While all Muslims believe that they are on the pathway to God and hope to become close to God in Paradise — after death and after the "Final Judgment" — Sufis also believe that it is possible to draw closer to God and to more fully embrace the Divine Presence in this life.  The chief aim of all Sufis is to seek the pleasure of God by working to restore within themselves the primordial state of fitra, described in the Qur'an. In this state nothing one does defies God, and all is undertaken by the single motivation of love of God. A secondary consequence of this is that the seeker may be led to abandon all notions of dualism or multiplicity, including a conception of an individual self, and to realize the Divine Unity.

Thus Sufism (tasawwuf) has been characterized as the science of the states of the lower self (the ego), and the way of purifying this lower self of its reprehensible traits, while adorning it instead with what is praiseworthy, whether or not this process of cleansing and purifying the heart is in time rewarded by esoteric knowledge of God.

This can be conceived in terms of two basic types of law (fiqh), an outer law concerned with actions, and an inner law concerned with the human heart.
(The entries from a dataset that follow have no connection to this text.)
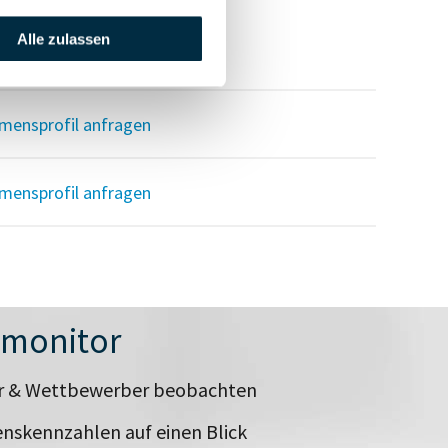
Alle zulassen
mensprofil anfragen
mensprofil anfragen
mensprofil anfragen
nmonitor
er & Wettbewerber beobachten
nskennzahlen auf einen Blick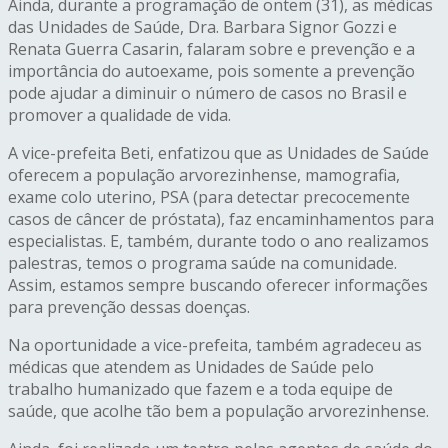
Ainda, durante a programação de ontem (31), as médicas
das Unidades de Saúde, Dra. Barbara Signor Gozzi e
Renata Guerra Casarin, falaram sobre e prevenção e a
importância do autoexame, pois somente a prevenção
pode ajudar a diminuir o número de casos no Brasil e
promover a qualidade de vida.
A vice-prefeita Beti, enfatizou que as Unidades de Saúde
oferecem a população arvorezinhense, mamografia,
exame colo uterino, PSA (para detectar precocemente
casos de câncer de próstata), faz encaminhamentos para
especialistas. E, também, durante todo o ano realizamos
palestras, temos o programa saúde na comunidade.
Assim, estamos sempre buscando oferecer informações
para prevenção dessas doenças.
Na oportunidade a vice-prefeita, também agradeceu as
médicas que atendem as Unidades de Saúde pelo
trabalho humanizado que fazem e a toda equipe de
saúde, que acolhe tão bem a população arvorezinhense.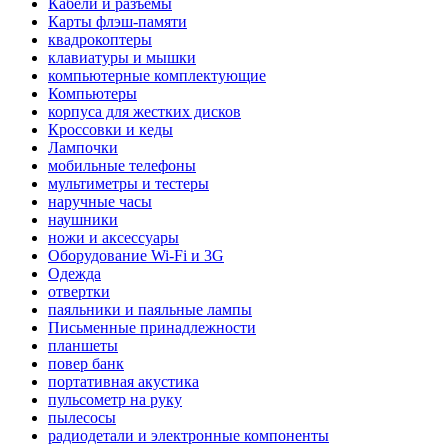
Кабели и разъемы
Карты флэш-памяти
квадрокоптеры
клавиатуры и мышки
компьютерные комплектующие
Компьютеры
корпуса для жестких дисков
Кроссовки и кеды
Лампочки
мобильные телефоны
мультиметры и тестеры
наручные часы
наушники
ножи и аксессуары
Оборудование Wi-Fi и 3G
Одежда
отвертки
паяльники и паяльные лампы
Письменные принадлежности
планшеты
повер банк
портативная акустика
пульсометр на руку
пылесосы
радиодетали и электронные компоненты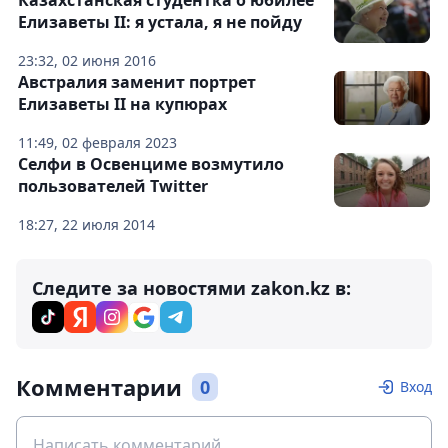
Казахстанская студентка о юбилее
Елизаветы II: я устала, я не пойду
23:32, 02 июня 2016
Австралия заменит портрет
Елизаветы II на купюрах
11:49, 02 февраля 2023
Селфи в Освенциме возмутило
пользователей Twitter
18:27, 22 июля 2014
Следите за новостями zakon.kz в:
Комментарии
0
Вход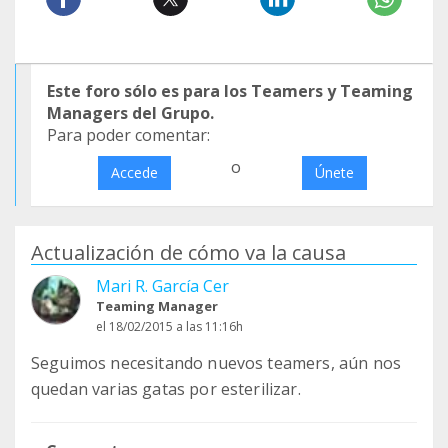
Este foro sólo es para los Teamers y Teaming
Managers del Grupo.
Para poder comentar:
o
Accede
Únete
Actualización de cómo va la causa
Mari R. García Cer
Teaming Manager
el 18/02/2015 a las 11:16h
Seguimos necesitando nuevos teamers, aún nos
quedan varias gatas por esterilizar.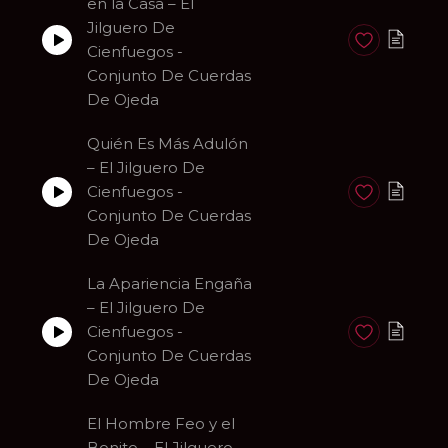
en la Casa – El
Jilguero De
Anadir a favori
Cienfuegos -
Conjunto De Cuerdas
De Ojeda
Quién Es Más Adulón
– El Jilguero De
Cienfuegos -
Anadir a favori
Conjunto De Cuerdas
De Ojeda
La Apariencia Engaña
– El Jilguero De
Cienfuegos -
Anadir a favori
Conjunto De Cuerdas
De Ojeda
El Hombre Feo y el
Bonito – El Jilguero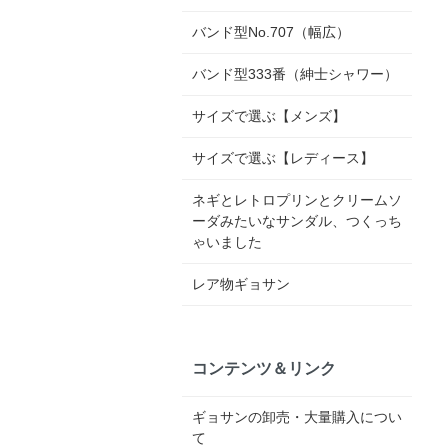
バンド型No.707（幅広）
バンド型333番（紳士シャワー）
サイズで選ぶ【メンズ】
サイズで選ぶ【レディース】
ネギとレトロプリンとクリームソ
ーダみたいなサンダル、つくっち
ゃいました
レア物ギョサン
コンテンツ＆リンク
ギョサンの卸売・大量購入につい
て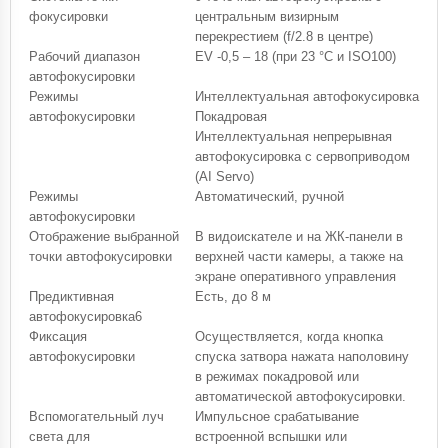
фокусировки
центральным визирным
перекрестием (f/2.8 в центре)
Рабочий диапазон
EV -0,5 – 18 (при 23 °C и ISO100)
автофокусировки
Режимы
Интеллектуальная автофокусировка
автофокусировки
Покадровая
Интеллектуальная непрерывная
автофокусировка с сервоприводом
(AI Servo)
Режимы
Автоматический, ручной
автофокусировки
Отображение выбранной
В видоискателе и на ЖК-панели в
точки автофокусировки
верхней части камеры, а также на
экране оперативного управления
Предиктивная
Есть, до 8 м
автофокусировка6
Фиксация
Осуществляется, когда кнопка
автофокусировки
спуска затвора нажата наполовину
в режимах покадровой или
автоматической автофокусировки.
Вспомогательный луч
Импульсное срабатывание
света для
встроенной вспышки или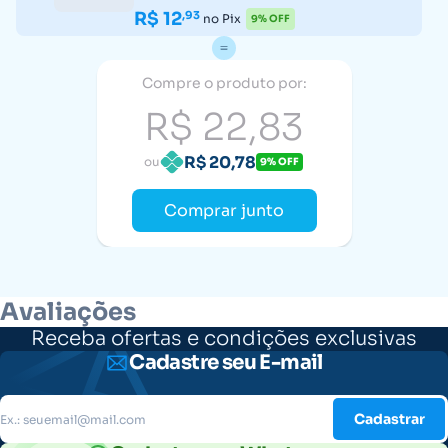
R$ 12
,93
no Pix
9% OFF
Compre o produto por:
R$ 22,83
R$ 20,78
ou
9% OFF
Comprar junto
Avaliações
Receba ofertas e condições exclusivas
Cadastre seu E-mail
Cadastrar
The outer law consists of rules pertaining to worship, transactions, marriage, judicial rulings, and criminal law — what is often referred to, a bit too broadly, as shariah. The inner law of Sufism consists of rules about repentance from sin, the purging of contemptible qualities and evil traits of character, and adornment with virtues and good character.

To enter the way of Sufism, the seeker begins by finding a teacher, as the connection to the teacher is considered necessary for the growth of the pupil. The teacher, to be genuine, must have received the authorization to teach (ijazah) of another Master of the Way, in an unbroken succession (silsilah) leading back to Sufism's origin with the Prophet Muhammad.   There are a number of sufi orders, know as Tariqas practising in Britain today, such as the Naqshbani-Mujaddidi, Shadihili and Qadiriyya sects.

Some would suggest that Sufism was too intensely directed towards the spiritual and not enough towards the practical and that a balance of the two is required for it to be relevant in ones everyday life.